A man steps into a sports book. He's seduced instantly by the phosphorescent halo irradiating everything as far as his eyes can see. He takes a moment to ruminate upon his new surroundings. He processes the information and begins to orient himself with what the different abbreviations and line information amounts to. In the distance he sees an old man drowning himself in a cheap cocktail. In a fleeting moment of morbid curiosity, the man goes and sits down next to the lone soul evidently fallen on hard times.
"Take a real beating?" he inquires.
"Au contraire," the seemingly somber man responded. "These B.S. analogies to try and discourage gambling in a foresightful way just sort of make me want to drink."
The bar tender walked up to serve the second man. That bartender was Ron Prince.
Last week was a total gong show going 3-5, a season low (and how!). The all season total is now 35-28. Take from this information what you may.
Michigan State at Nebraska (-5.5), 12:00 PM
A game that could've been far sexier if not for some Notre Dame and Wisconsin chicanery, Michigan State and Nebraska meet to decide... Some sort of Legend/Leader something or another. It's unimportant, really. Now this game is sort of interesting just because Kirk Cousins has some sort of pact with satan and the novelty of Nebraska doing their troll-and-pony act in the B1G is still quasi-fresh. It's different than before :: it must be interesting!
The bet: Michigan State is getting 5.5? LOL. Okay.
The bet within the bet: O/U Taylor Martinez rushing yards 76. Under. Michigan State has a crazy defensive end who is likely to punch you in the face. He will also do this on the football field and potentially make impactful football plays too.
The bet within the bet within the bet:
Georgia vs Florida (+2.5), from a place where time stands still - 3:30 PM
Boy, that Charlie Weis. What a truly great offensive mind. The way he does all those things with those guys and the football. Wow-whee! What a guy. And how about that Mike Bobo? Game changer or game innovator? This is just like when Ara Parseghian played that other old coach guy in Connect Four on a trip to Branson, Missouri in the Summer of 1987. Pants will be soiled, lives will be changed forever.

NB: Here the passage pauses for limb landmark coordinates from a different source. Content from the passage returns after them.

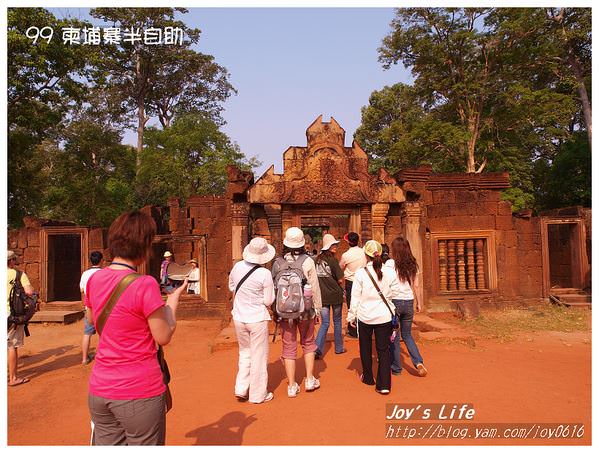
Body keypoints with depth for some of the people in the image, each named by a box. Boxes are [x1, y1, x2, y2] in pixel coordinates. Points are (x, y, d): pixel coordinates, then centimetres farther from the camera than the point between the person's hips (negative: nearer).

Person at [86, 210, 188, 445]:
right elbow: (164, 337, -13)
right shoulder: (145, 285, -21)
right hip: (139, 393, -6)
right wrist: (173, 299, 0)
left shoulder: (94, 279, -2)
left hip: (99, 390, 6)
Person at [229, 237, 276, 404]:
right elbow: (268, 301, -12)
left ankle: (241, 389, 22)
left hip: (239, 317, 5)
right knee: (259, 356, 10)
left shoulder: (237, 266, -5)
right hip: (257, 318, -5)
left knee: (245, 353, 23)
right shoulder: (265, 274, -19)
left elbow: (231, 286, 12)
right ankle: (258, 394, 21)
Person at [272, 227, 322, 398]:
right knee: (308, 343, 20)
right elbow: (315, 288, -7)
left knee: (289, 347, 11)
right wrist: (318, 309, 6)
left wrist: (275, 311, 12)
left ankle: (292, 386, 18)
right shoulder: (307, 261, -12)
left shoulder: (278, 262, -6)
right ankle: (310, 380, 24)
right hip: (306, 310, -1)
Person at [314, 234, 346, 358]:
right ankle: (339, 348, 25)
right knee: (337, 321, 13)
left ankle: (317, 349, -6)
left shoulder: (317, 260, 2)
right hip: (335, 294, -4)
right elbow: (340, 280, -14)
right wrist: (335, 282, 6)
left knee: (325, 323, 9)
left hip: (322, 295, 4)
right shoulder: (333, 260, -14)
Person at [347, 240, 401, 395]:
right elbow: (395, 292, 2)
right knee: (383, 350, 9)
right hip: (384, 316, 1)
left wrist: (352, 315, 4)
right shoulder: (390, 272, -7)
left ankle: (368, 377, 33)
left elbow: (355, 296, -7)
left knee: (365, 348, 18)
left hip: (365, 316, -1)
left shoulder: (361, 273, -12)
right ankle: (384, 384, 5)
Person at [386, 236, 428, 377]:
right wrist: (418, 302, 18)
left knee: (393, 336, 9)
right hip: (409, 302, 5)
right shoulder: (412, 265, 5)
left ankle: (396, 367, 16)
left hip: (394, 301, -4)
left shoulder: (390, 263, -8)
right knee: (407, 334, 18)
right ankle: (418, 362, 2)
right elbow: (415, 286, 9)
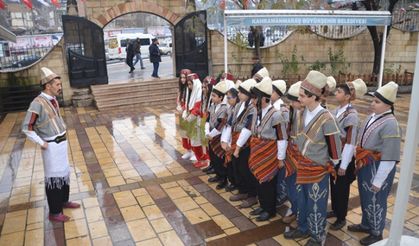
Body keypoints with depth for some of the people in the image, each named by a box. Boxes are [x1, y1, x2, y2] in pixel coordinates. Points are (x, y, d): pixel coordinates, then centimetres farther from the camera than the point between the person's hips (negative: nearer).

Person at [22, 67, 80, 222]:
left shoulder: (53, 99, 5)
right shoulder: (37, 103, -21)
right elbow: (26, 128, -19)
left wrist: (63, 132, 13)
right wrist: (41, 143, -15)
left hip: (62, 142, 8)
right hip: (51, 146, -8)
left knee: (64, 173, 19)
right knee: (54, 177, 1)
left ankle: (64, 201, 37)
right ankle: (54, 212, 14)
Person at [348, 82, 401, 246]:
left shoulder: (390, 125, -23)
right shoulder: (373, 116, 2)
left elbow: (389, 158, -23)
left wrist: (378, 181, -19)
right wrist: (358, 164, 16)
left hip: (378, 169, -8)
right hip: (364, 166, 8)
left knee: (375, 201, 11)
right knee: (365, 198, 23)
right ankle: (366, 225, 45)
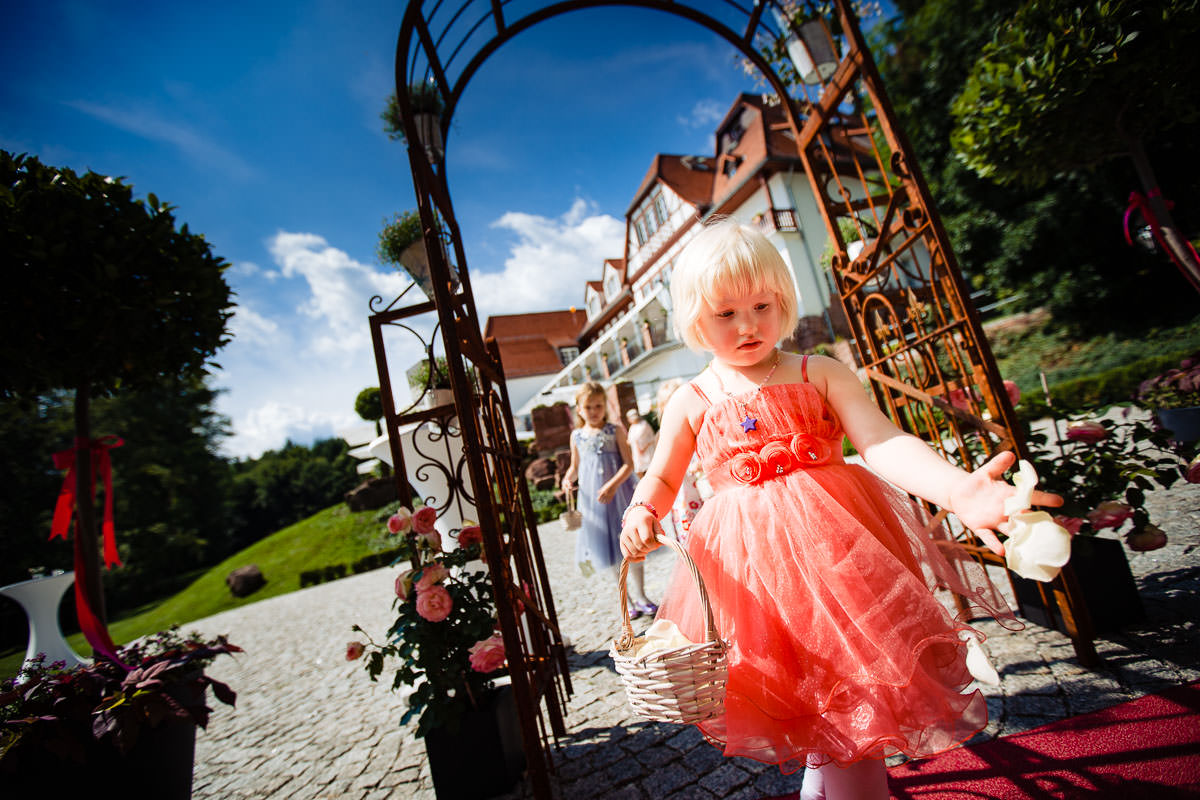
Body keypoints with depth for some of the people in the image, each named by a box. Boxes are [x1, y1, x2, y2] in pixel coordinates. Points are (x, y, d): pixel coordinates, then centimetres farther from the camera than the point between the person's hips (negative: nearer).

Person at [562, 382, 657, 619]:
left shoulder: (616, 430, -5)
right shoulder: (577, 436, 3)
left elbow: (628, 464, -10)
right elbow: (575, 466, 15)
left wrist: (613, 485, -24)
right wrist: (568, 478, -6)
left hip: (620, 494, -2)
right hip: (592, 497, 2)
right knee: (613, 555, 12)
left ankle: (640, 596, 26)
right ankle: (628, 599, 28)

The bet: Florida. Because Jeff Brantley said so. HAHAHAHAHAHAHAHAHA ohgod.
The bet within a bet: O/U Florida rushing yards 60. We've lowered this each and every week. Now that it's obtainably low, Florida will still...
The bet within a bet within a bet:
Clemson at Georgia Tech (+4.5), 8:00 PM
Fuck Clemson. Now that we've gotten that out of the way, let's talk for the infinity-ieth time how Auburn 2010 like they are. Will they lose this game? Maybe. Should they? Hell no. Should Georgia Tech have lost to Miami by all-of-the-points? Yeah, probably not either. This game is so stupid it should be a federal offense to even think about wagering on it at all, yet here we are.
The bet: Clemson (-4.5). I hate my fictitious monies.
The bet within a bet within a bet:
BYU vs TCU (-11.5) from Jerry World, 8:00 PM
BYU is inherently anti-gambling, yet invariably winds up in Vegas seemingly every year for a bowl game. #MormonsInVegas trump #IowansInMiami every day of forever. Bright lights, caffeine, and swear words aside, BYU's having the sort of season they could probably be better off not trumpeting to recruits as a preview of the Cougar's Independence-era. TCU find themselves a sucker's double digit favorite yet again but god... They were so good last year. There's some carry over effect, no? That's how football works, isn't it?
The bet: *Gulp* BYU +11.5
Bet within a bet: Jake Heaps, O/U 2.5 TD passes. Over. Robert Griffin III has proven that any world class athlete can throw derpfinity bombs against this TCU defense. Heaps is, well, not that, but he's still more than capable to get some points through the air when need be.